The Defeat of Cook’s Block

Like a phoenix rising from the ashes, I have successfully freed myself from the evil clutches of cook’s block with the help of an elightenting dinner and an end to my 2-hour-every-night gymnastics season. Now with a tad more leisure time to devote to kitchen activities, I hope to brainstorm a couple fun recipes of my own, cross off a couple tantalizing recipes idling on my “Recipes to Try” Word document, and scribe a couple new posts.

This past Sunday, I dedicated the better part of three afternoon hours to a rather intensive bout of recipe experimentation, every recipe of which yielded absolutely stellar results. The Chocolate Quinoa Protein Bars from VGANJAR and the Coconut Muffins from Cucina Libera replenished the wholesome-baked-good-shaped hole in my heart (I hadn’t baked anything for a good long while!), while the Curried Kabocha Squash and Flax Flatbread from Choosing Raw and the Popcorn Cauliflower from VegObsession prepared my lunch box for an inspired week of midday deliciousness.

Recipe One: Carob Quinoa Fig Bars—Adapted from VGANJAR.

Tweaks:

  • Replaced the 2-3 tbsp agave with 1 tbsp yacon syrup.
  • Used 1/2 cup almond pulp and 1/4 cup hazelnut pulp (frozen after making nut milk kefir) in place of the almonds and pumpkin seeds.
  • Substituted carob powder for the cacao.
  • Omitted the optional maca powder.

Lessons Learned for Next Time:

  • Frankly, I’d probably stick to this exact same adaptation if I make this recipe again! Not overly sweet, as my tastebuds have come to prefer in baked goods and desserts, the bars’ flavor teemed with a pleasant nuttiness from both the quinoa and…well, the nuts (obviously), as well as a yummy bittersweetness from the carob and cacao nibs. The quinoa also offered a unique pop-in-your-mouth texture accentuated by the crunchy cacao nibs.
  • I’d love to experiment with the addition of maca powder…though first I’ll have to actually obtain said powder. Perhaps another order from the Raw Food World is in order?
  •  Would another grain instead of quinoa lend itself to this recipe? Millet or amaranth, maybe?

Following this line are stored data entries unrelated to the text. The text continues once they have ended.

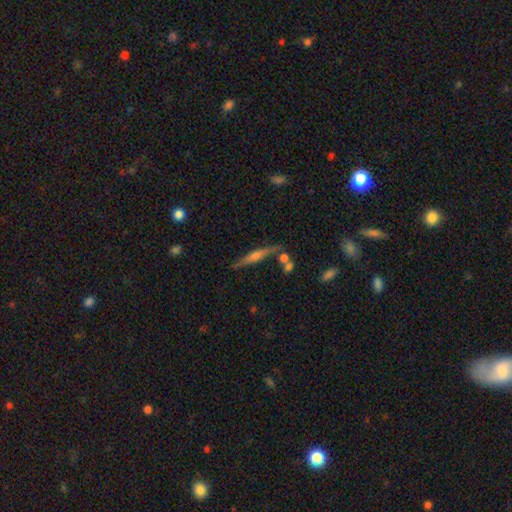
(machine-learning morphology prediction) A featured or disk galaxy (75%) viewed edge-on (96%) with a rounded central bulge (87%). Merging: none (79%).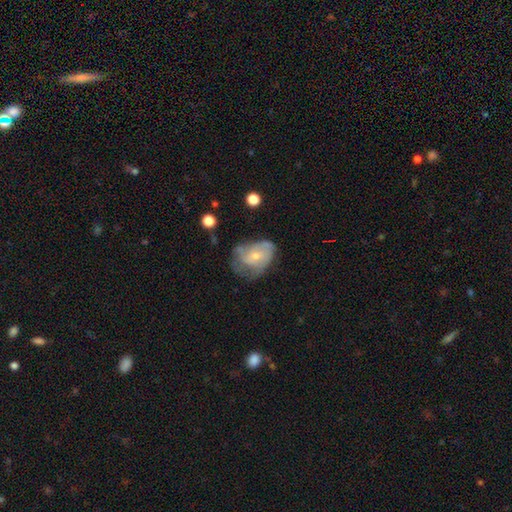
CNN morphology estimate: This is possibly a featured or disk galaxy (53%). It is clearly not viewed edge-on (96%). Bar: likely no (75%). Spiral arm pattern: possibly yes (58%). Central bulge: likely small (61%). Merging: marginally none (35%).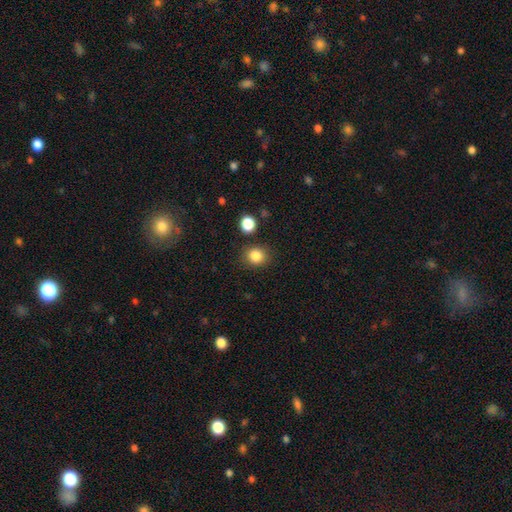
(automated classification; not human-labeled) Morphology: type=smooth (84%); roundness=round (76%); merging=none (84%).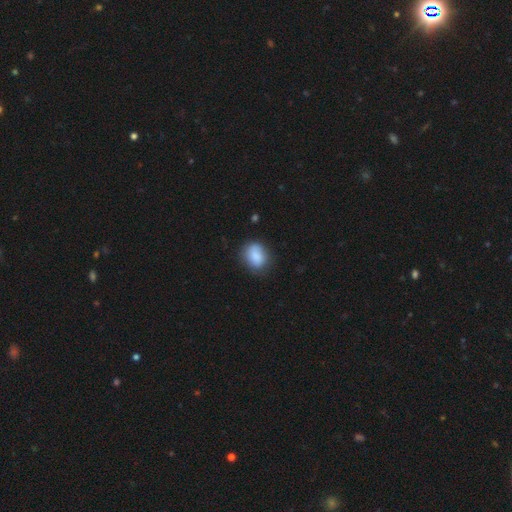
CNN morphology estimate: The model was most divided on "how rounded": in between: 59%, round: 39%, cigar-shaped: 1%. More confident: smooth or featured — smooth (85%); merging — none (71%).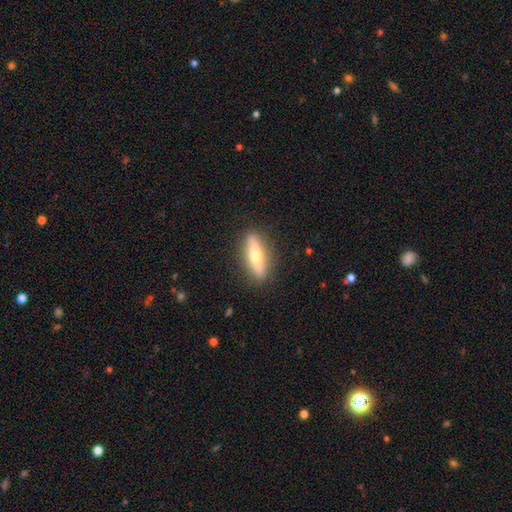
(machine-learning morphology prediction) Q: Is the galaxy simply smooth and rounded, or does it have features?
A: smooth — 48%.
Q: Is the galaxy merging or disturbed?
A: none — 88%.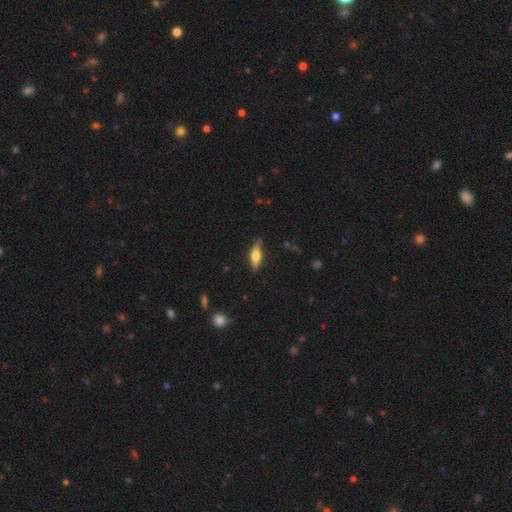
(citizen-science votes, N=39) Q: Smooth or featured?
A: featured or disk (51%); runner-up: smooth (46%)
Q: Edge-on disk?
A: yes (80%); runner-up: no (20%)
Q: Edge-on bulge?
A: rounded (81%); runner-up: boxy (12%)
Q: Merging?
A: none (74%); runner-up: minor disturbance (26%)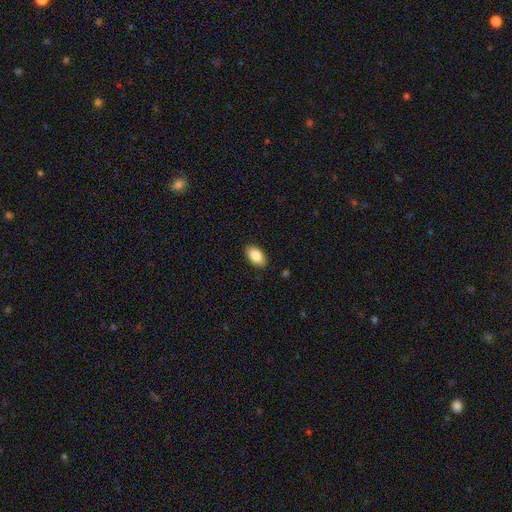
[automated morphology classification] Q: Smooth or featured?
A: smooth (87%); runner-up: star or artifact (7%)
Q: How rounded?
A: in between (94%); runner-up: round (4%)
Q: Merging?
A: none (89%); runner-up: minor disturbance (9%)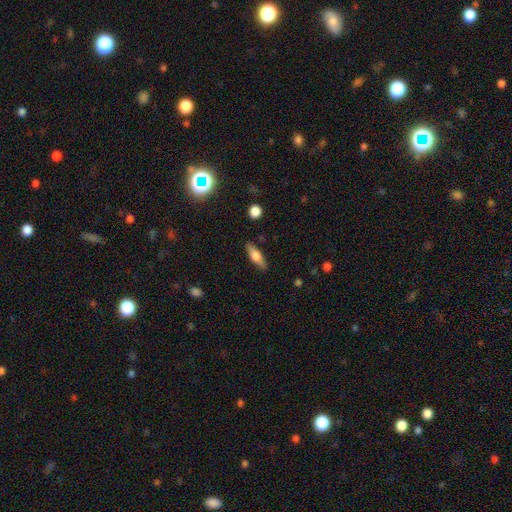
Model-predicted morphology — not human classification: This is possibly a smooth galaxy (52%). How rounded: possibly cigar-shaped (51%). Merging: clearly none (87%).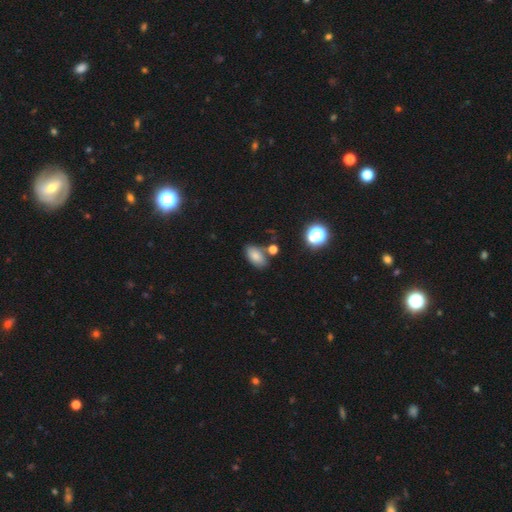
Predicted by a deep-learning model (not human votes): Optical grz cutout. It shows a smooth galaxy with no disk features (78%) that is in between round and cigar-shaped (91%). Merging: none (69%).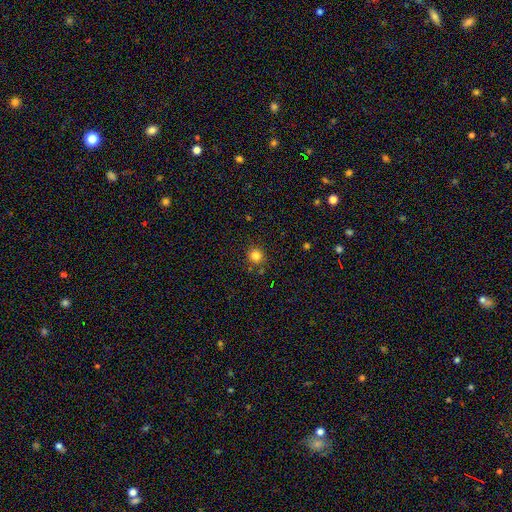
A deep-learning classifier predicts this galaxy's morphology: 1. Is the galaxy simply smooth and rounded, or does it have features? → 82% smooth, 13% star or artifact, 5% featured or disk.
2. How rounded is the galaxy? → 93% round, 6% in between, 1% cigar-shaped.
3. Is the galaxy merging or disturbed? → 85% none, 9% minor disturbance, 4% merger, 3% major disturbance.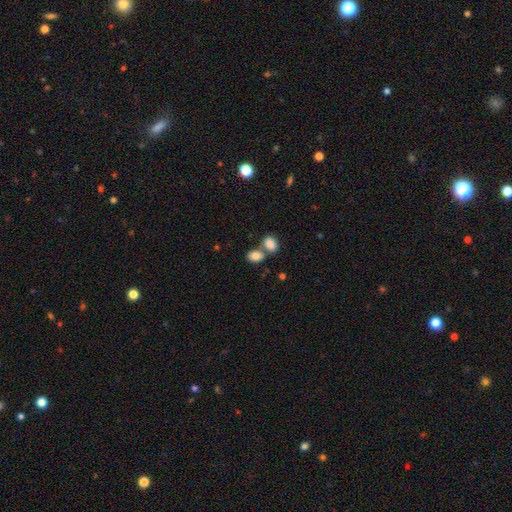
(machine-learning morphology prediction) Overall: smooth (85%). How rounded: in between (78%). Merging: merger (45%; none 42%).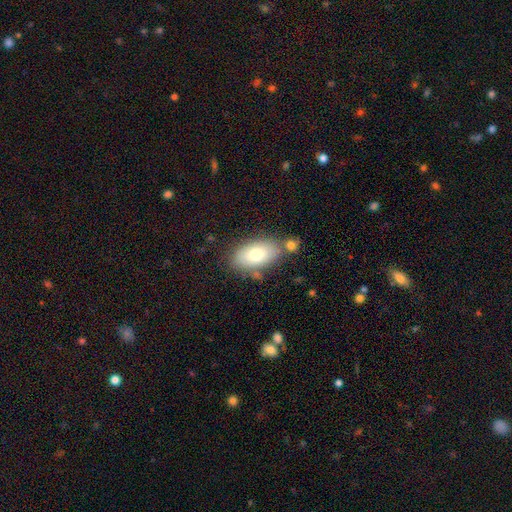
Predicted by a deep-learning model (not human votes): Q: Smooth or featured?
A: smooth (72%); runner-up: featured or disk (19%)
Q: How rounded?
A: in between (92%); runner-up: round (5%)
Q: Merging?
A: none (74%); runner-up: minor disturbance (13%)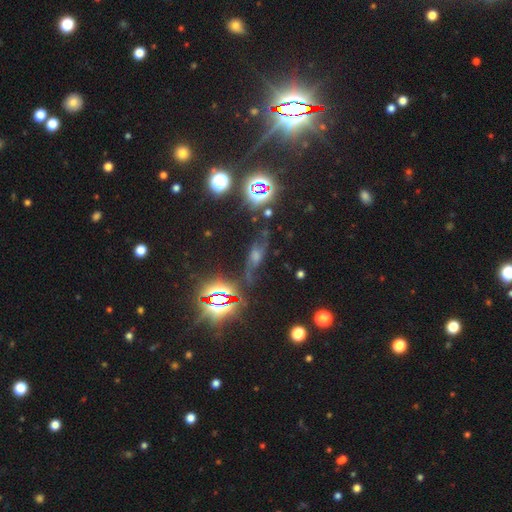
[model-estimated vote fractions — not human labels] smooth_or_featured: star or artifact (p=0.46) [alt: featured or disk p=0.32]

Recipe Two: Coconut Muffins—Adapted from Cucina Libera.

Tweaks:

  • In place of the sorghum flour, tapioca starch, and potato starch, I used 1/4 cup brown rice flour, 1/4 cup arrowroot, and 1/4 cup + 2 tbsp chickpea flour.
  • Substituted 2 tbsp yacon syrup for the coconut nectar.
  • Reduced the total amount of oil to 2 tbsp olive oil, omitting the coconut oil.
  • Used canned organic light coconut milk instead of So Delicious brand.
  • Miniaturized the recipe with my favorite mini muffin tin!

 

Lessons Learned for Next Time:

  • While I adored the muffins’ intense coconut flavor, I suspect from their slight dryness that they spent a bit too long in the oven. While the original recipe called for 17-20 minutes at 350°F for regular-sized muffins, it completely slipped my mind to reduce the baking time to accommodate my mini versions. Next time, I’m checking at 15 minutes.
  • I realize that the fat in this recipe actually benefits your health more than hinders it, though I could certainly not deem this recipe low fat. I’d like to try replacing the oil with a mashed banana to lower the fat content a smidge.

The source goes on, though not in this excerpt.